Uçaklardaki soft arızalar ve BITE

 

Uçaklarda bir hardware arızalar, bir de software arızalar oluşur. Bu yazımda uçaklardaki soft arızaların sebebi ve BITE (built in test equipment) konusunu anlatacağım

 

Sevgili okuyucularım,

Hani derler ya, şehir efsanesi… Ben de yazıma onunla başlamak istiyorum. Nasıl mı? Hadi bakalım anlatayım. Yeni nesil uçaklarda neredeyse sistemlerin hepsinde artık control box kullanılıyor. Bazen control box’lar havadan nem mi kapıyor bilinmez, bunlar çalışmadığında, bizler de o sisteme ait C/B’ları çekip bastığımızda, bir de bakıyoruz ki sistem normale dönmüş. Sonra da “Ne güzel, arızayı hallettik!” deyip kendimizle gururlanıyoruz. İşte şehir efsanesi bu!

Yazımın ilk paragrafında, işi espriye bağladım. Şimdi ise artık bizlerin anlayacağı dilden anlatayım.

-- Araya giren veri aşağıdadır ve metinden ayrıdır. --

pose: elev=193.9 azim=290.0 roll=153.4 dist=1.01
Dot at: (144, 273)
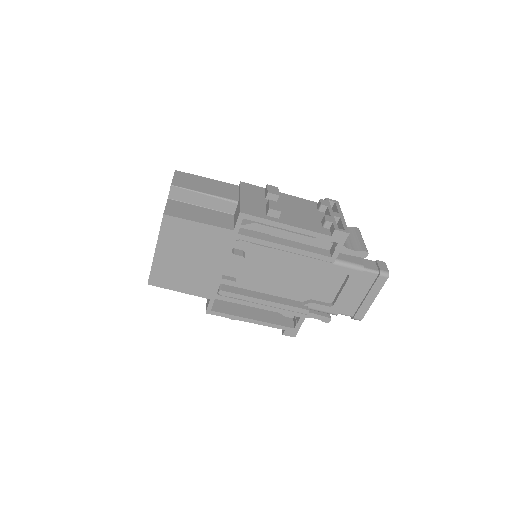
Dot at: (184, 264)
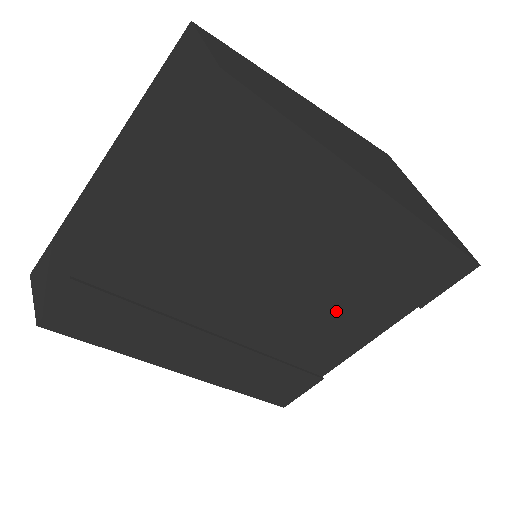
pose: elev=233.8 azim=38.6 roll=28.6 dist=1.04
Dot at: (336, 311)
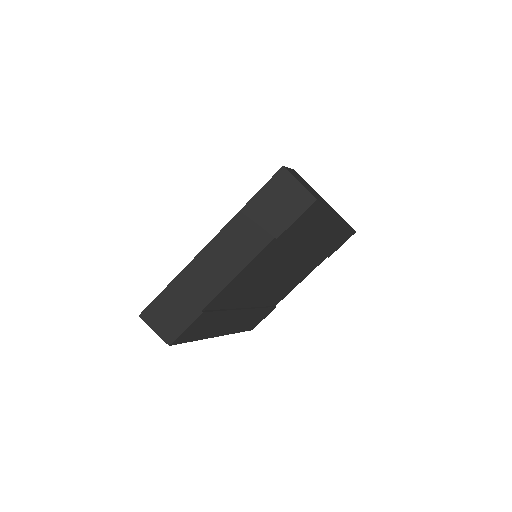
Dot at: (298, 273)
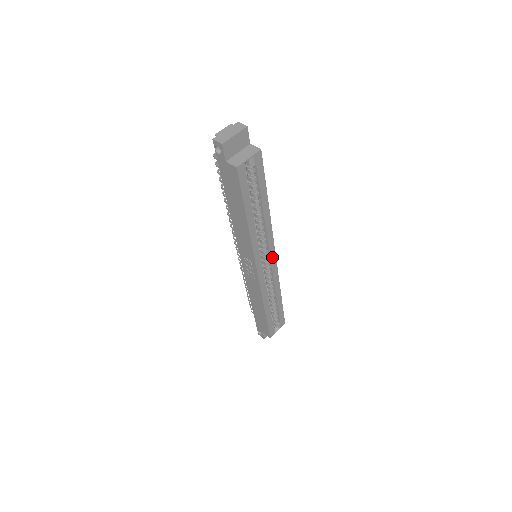
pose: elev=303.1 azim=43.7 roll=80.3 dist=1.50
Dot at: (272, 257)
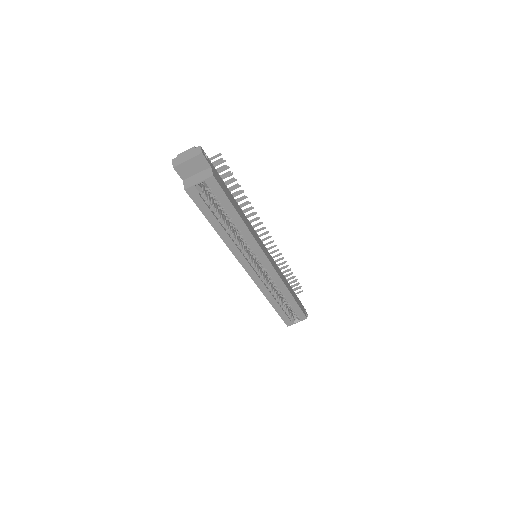
Dot at: (265, 262)
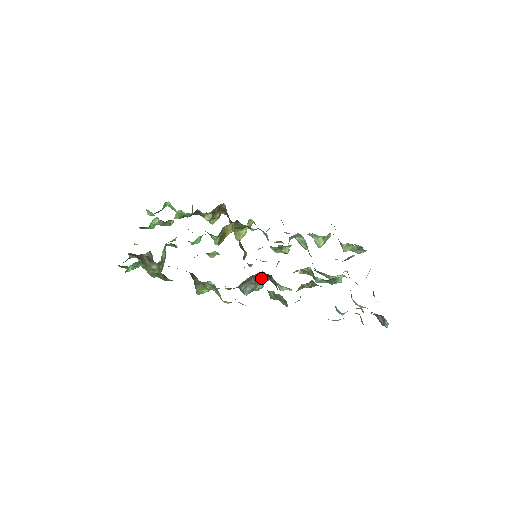
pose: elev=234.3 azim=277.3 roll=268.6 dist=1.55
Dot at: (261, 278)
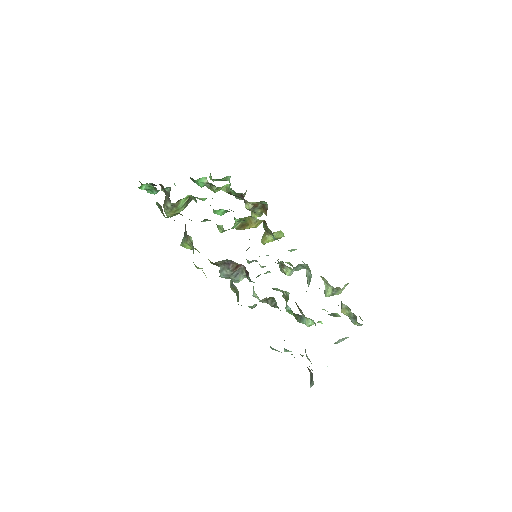
Dot at: (242, 272)
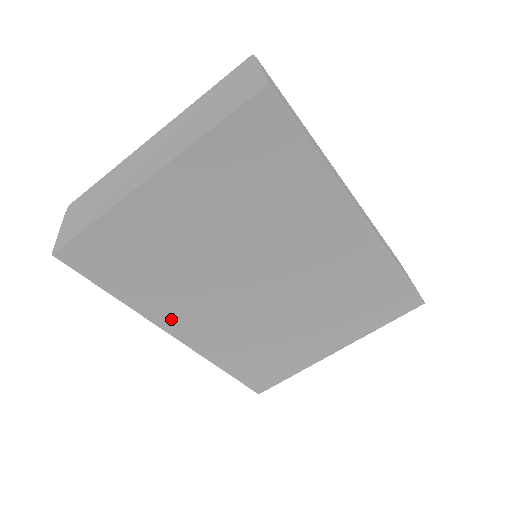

Uçaklarda bir hardware arızalar, bir de software arızalar oluşur. Bu yazımda software arızalarla ilgili bilgilerimi sizlerle paylaşacağım. Eski uçak sistemlerine göre karşılaştırdığımızda hem avantajları hem de dezavantajlarının olduğunu görüyoruz. Öncelikle control boxları genel olarak tanıyalım; yarı iletken (direnç, kondanstor, transistor, tristor, entegre, chip, triyac v.b.) malzemelerin kullanıldığı printed circuit boardlar, iki olumsuz durum meydana gelirse çalışması etkilenir ve software arızalar meydana gelir. Peki control boxların hoşlanmadığı iki olumsuz durum nedir? Birincisi; avionic veya E/E kompartmanların havalandırma sistemleri zaman zaman yetersiz kalır ve control boxlar çalıştıklarında fazla ısı meydana geleceği için sıcaklıktan dolayı kendilerini koruma amaçlı kapatırlar, işte size software arıza...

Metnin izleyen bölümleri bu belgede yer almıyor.